◆ **What the task requires**:
Put the lines of the records below, from the line containing "Rendered at 1654 by 1241 pixels." to the line containing "list Demo [23, 377, 1571, 1004]" (both included), into a Markdown table with the columns Row and Text. Number each line and leave out blank lines.

○ ○ ○

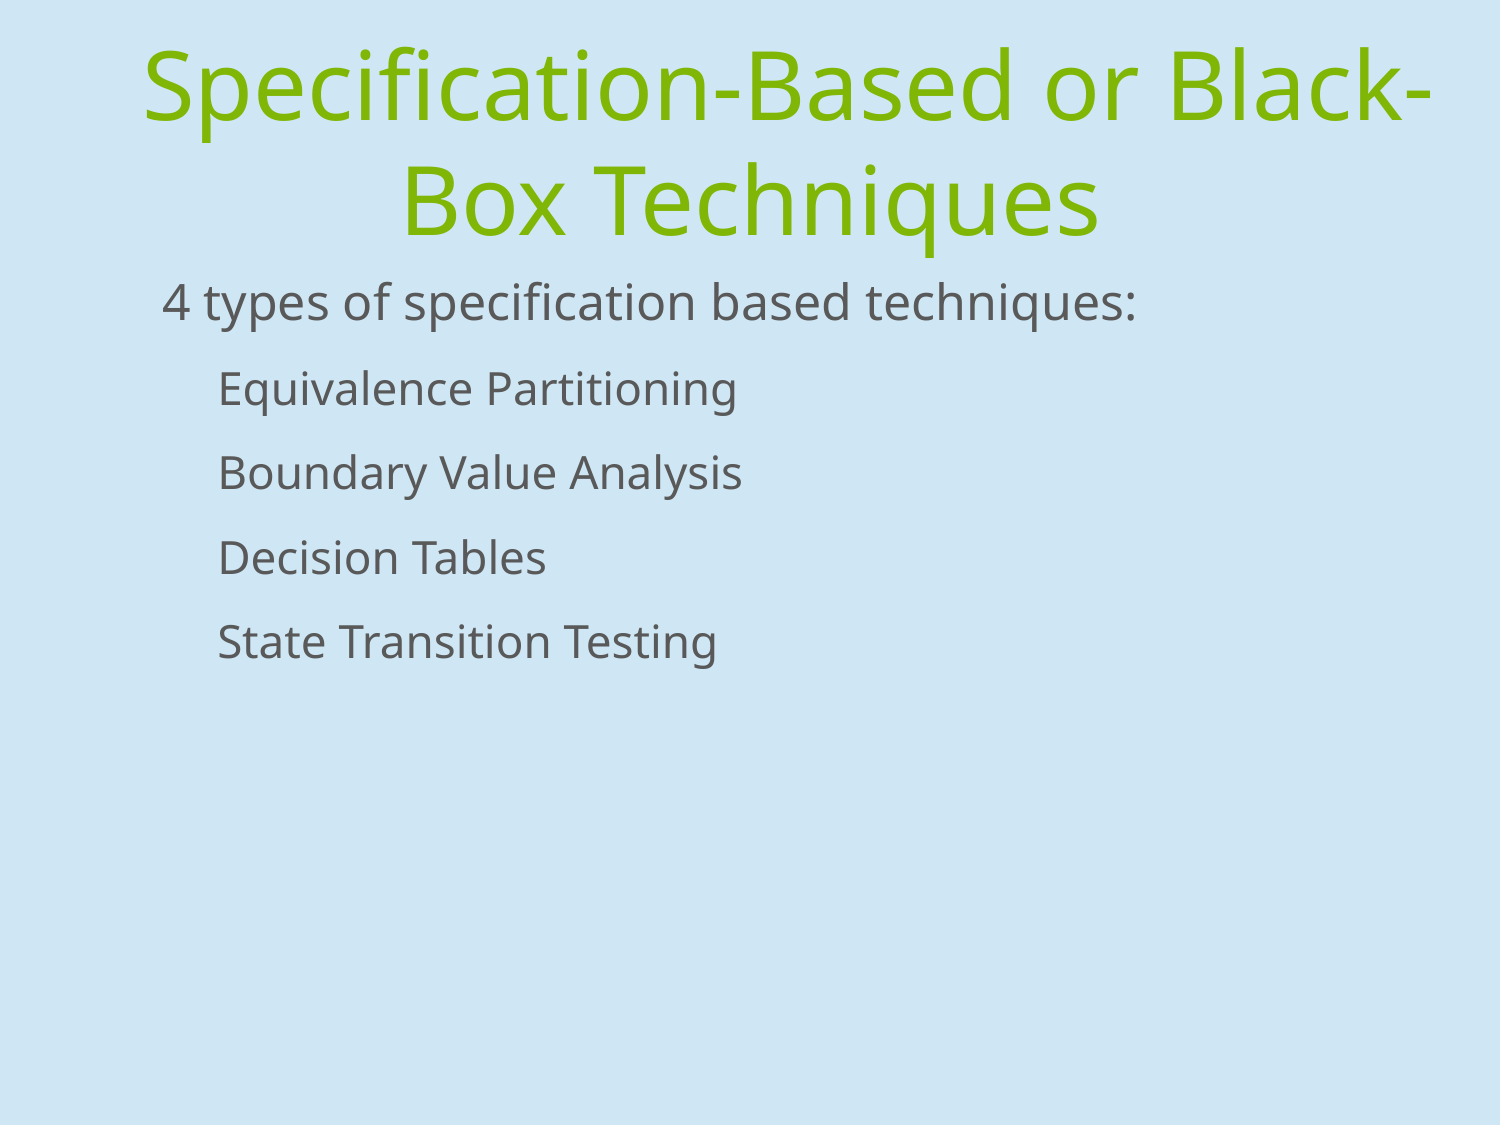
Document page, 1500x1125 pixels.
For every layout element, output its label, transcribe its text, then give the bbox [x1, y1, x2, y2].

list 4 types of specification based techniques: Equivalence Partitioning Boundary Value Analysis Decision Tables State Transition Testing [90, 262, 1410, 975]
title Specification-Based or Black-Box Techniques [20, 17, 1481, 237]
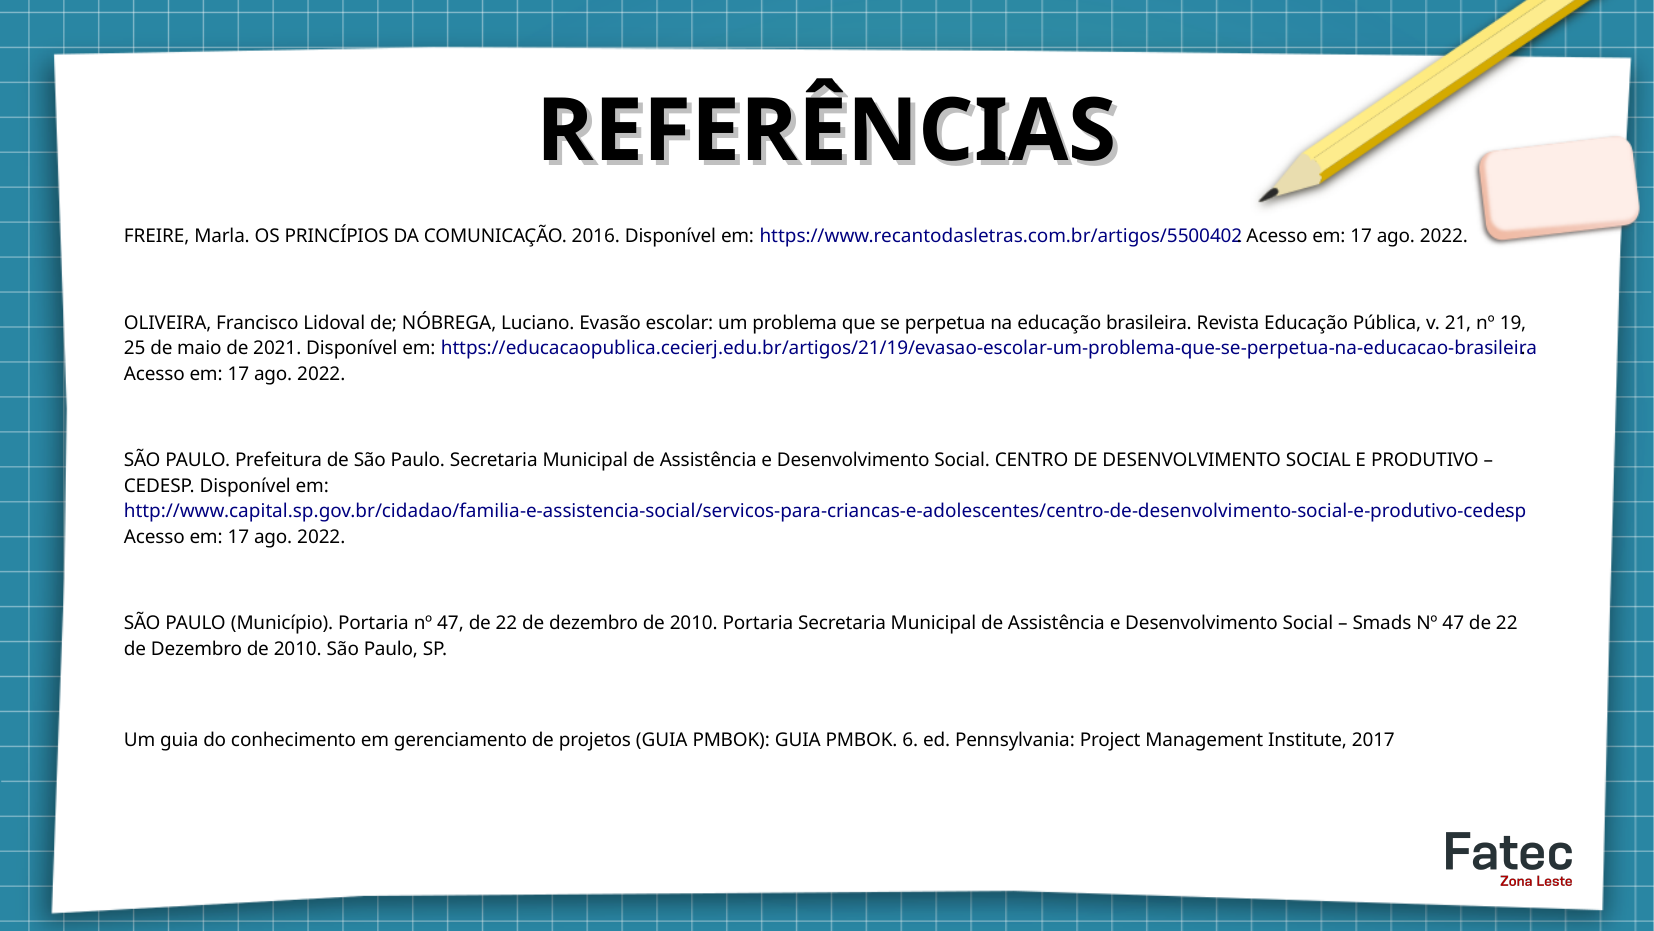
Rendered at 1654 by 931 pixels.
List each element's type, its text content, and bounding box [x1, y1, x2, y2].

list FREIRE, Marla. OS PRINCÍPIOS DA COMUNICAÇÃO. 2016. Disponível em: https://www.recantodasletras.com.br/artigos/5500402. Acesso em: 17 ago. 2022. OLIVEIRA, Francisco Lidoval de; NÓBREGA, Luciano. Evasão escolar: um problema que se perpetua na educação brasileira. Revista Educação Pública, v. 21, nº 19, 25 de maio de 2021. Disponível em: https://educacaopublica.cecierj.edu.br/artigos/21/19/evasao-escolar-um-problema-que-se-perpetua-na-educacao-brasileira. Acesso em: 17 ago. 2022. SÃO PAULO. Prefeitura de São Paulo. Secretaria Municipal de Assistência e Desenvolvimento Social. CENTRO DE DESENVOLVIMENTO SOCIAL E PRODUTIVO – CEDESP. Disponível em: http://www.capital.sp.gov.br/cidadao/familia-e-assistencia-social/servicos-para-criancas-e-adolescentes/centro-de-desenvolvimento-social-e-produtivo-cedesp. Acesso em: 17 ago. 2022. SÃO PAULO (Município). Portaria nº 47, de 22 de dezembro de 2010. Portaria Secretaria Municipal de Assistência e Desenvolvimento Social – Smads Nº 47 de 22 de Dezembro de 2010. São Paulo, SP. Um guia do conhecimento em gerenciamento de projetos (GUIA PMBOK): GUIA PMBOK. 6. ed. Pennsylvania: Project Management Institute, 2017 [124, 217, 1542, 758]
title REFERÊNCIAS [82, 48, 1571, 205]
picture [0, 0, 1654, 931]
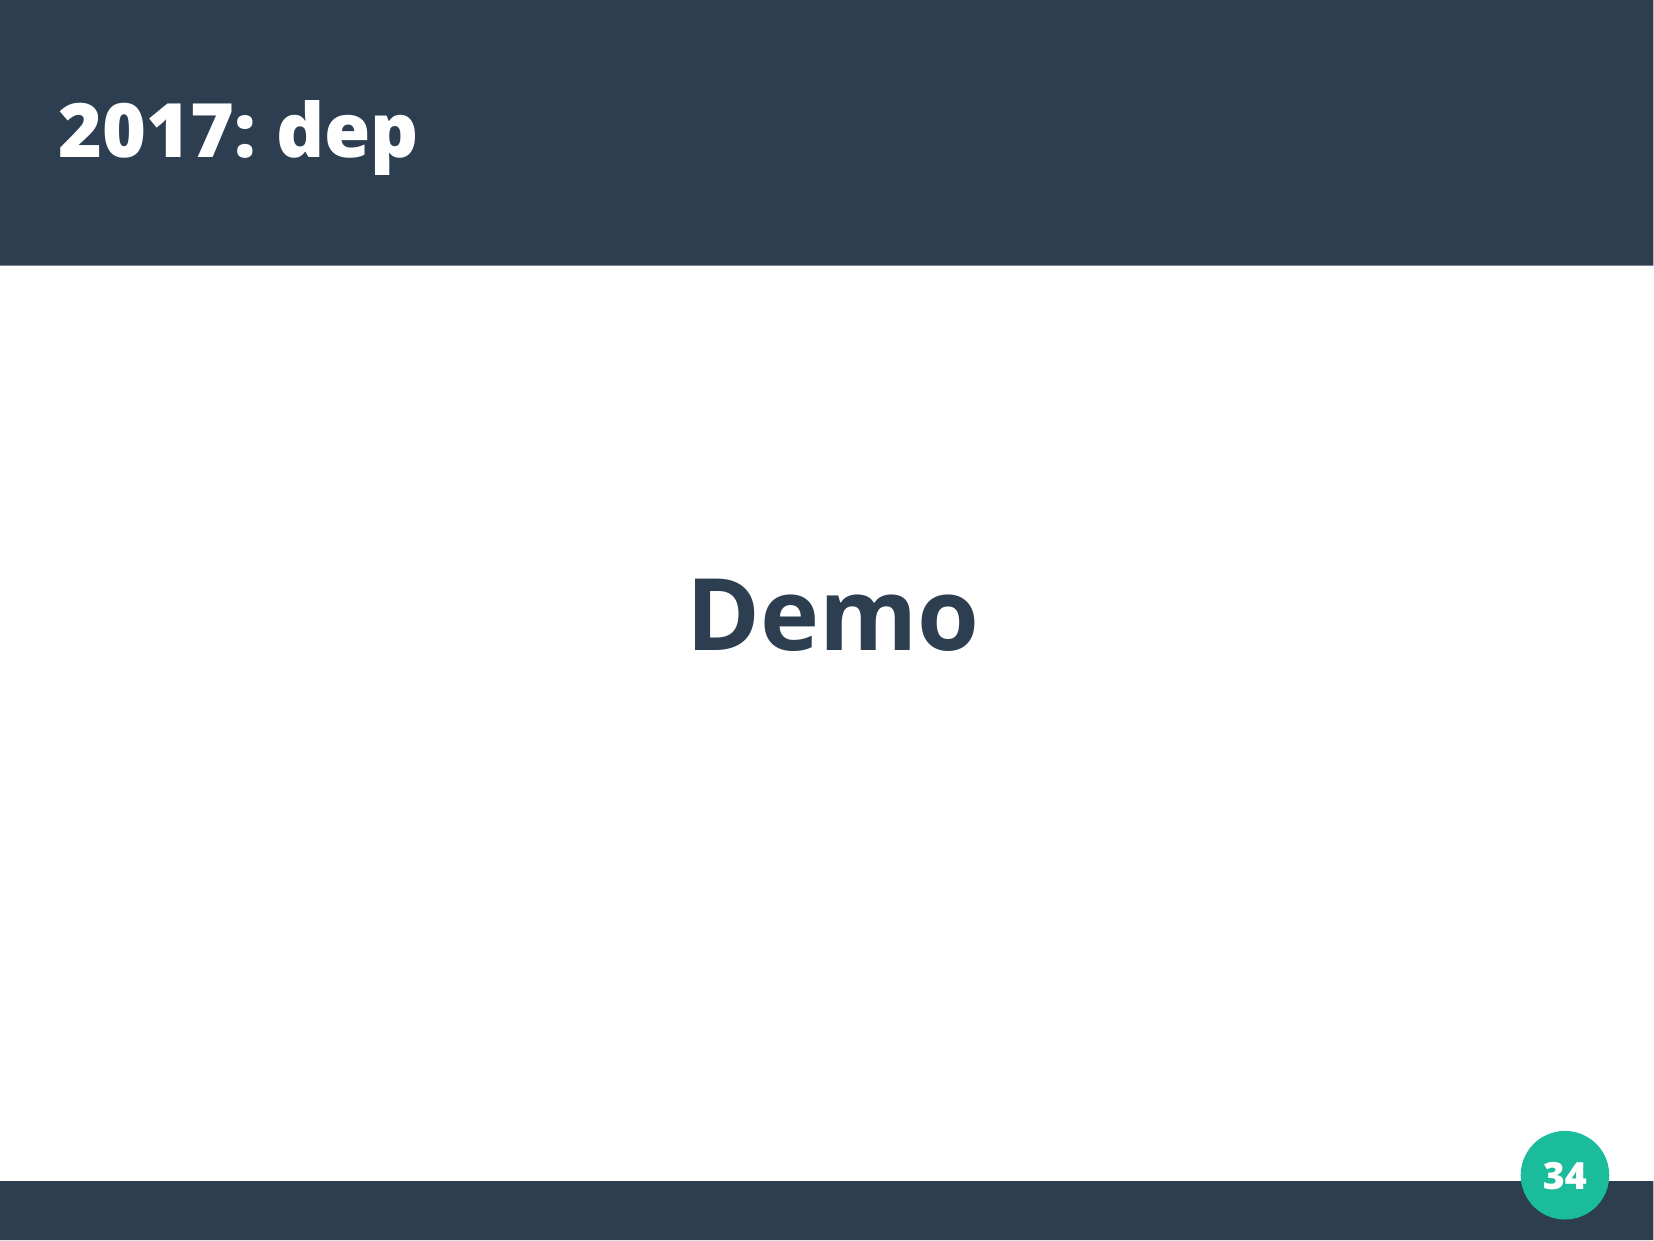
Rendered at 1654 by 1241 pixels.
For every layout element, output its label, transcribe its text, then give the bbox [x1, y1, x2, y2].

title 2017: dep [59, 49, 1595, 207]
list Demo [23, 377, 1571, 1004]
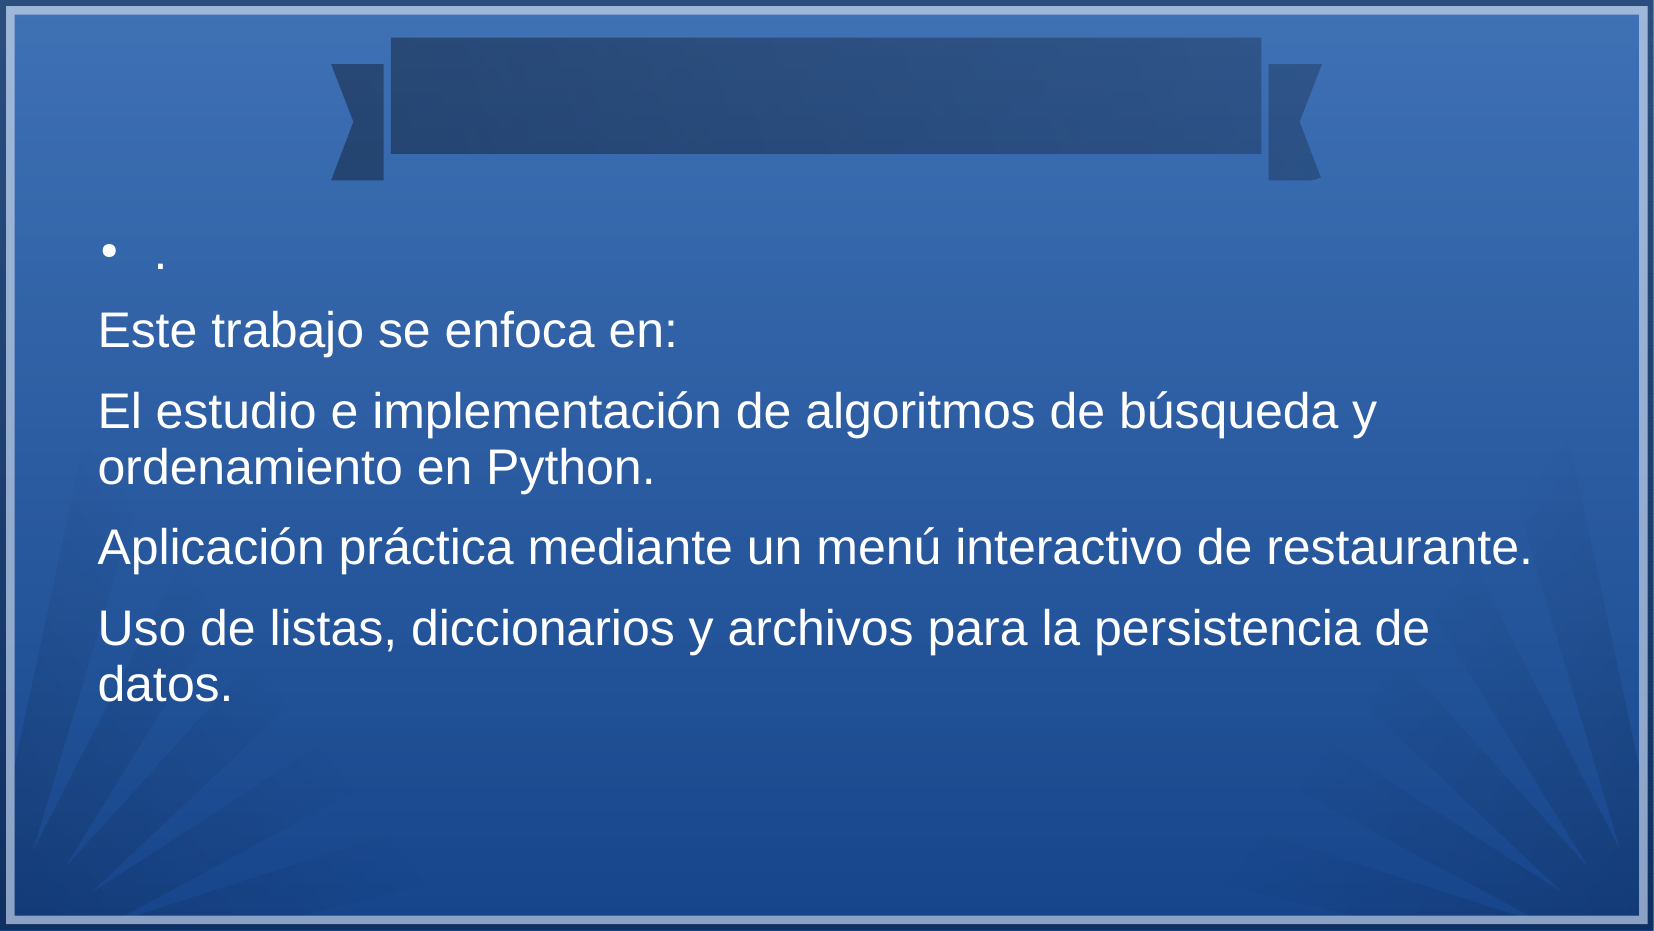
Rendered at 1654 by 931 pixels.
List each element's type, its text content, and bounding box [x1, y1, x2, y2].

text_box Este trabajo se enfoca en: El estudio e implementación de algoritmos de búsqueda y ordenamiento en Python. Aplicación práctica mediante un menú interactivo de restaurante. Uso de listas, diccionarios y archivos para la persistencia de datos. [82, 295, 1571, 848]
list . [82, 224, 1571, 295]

○ ○ ○

◆ **Task result**:
| Row | Text |
|---|---|
| 1 | Rendered at 1654 by 1241 pixels. |
| 2 | For every layout element, output its label, transcribe its text, then give the bbox [x1, y1, x2, y2]. |
| 3 | title 2017: dep [59, 49, 1595, 207] |
| 4 | list Demo [23, 377, 1571, 1004] |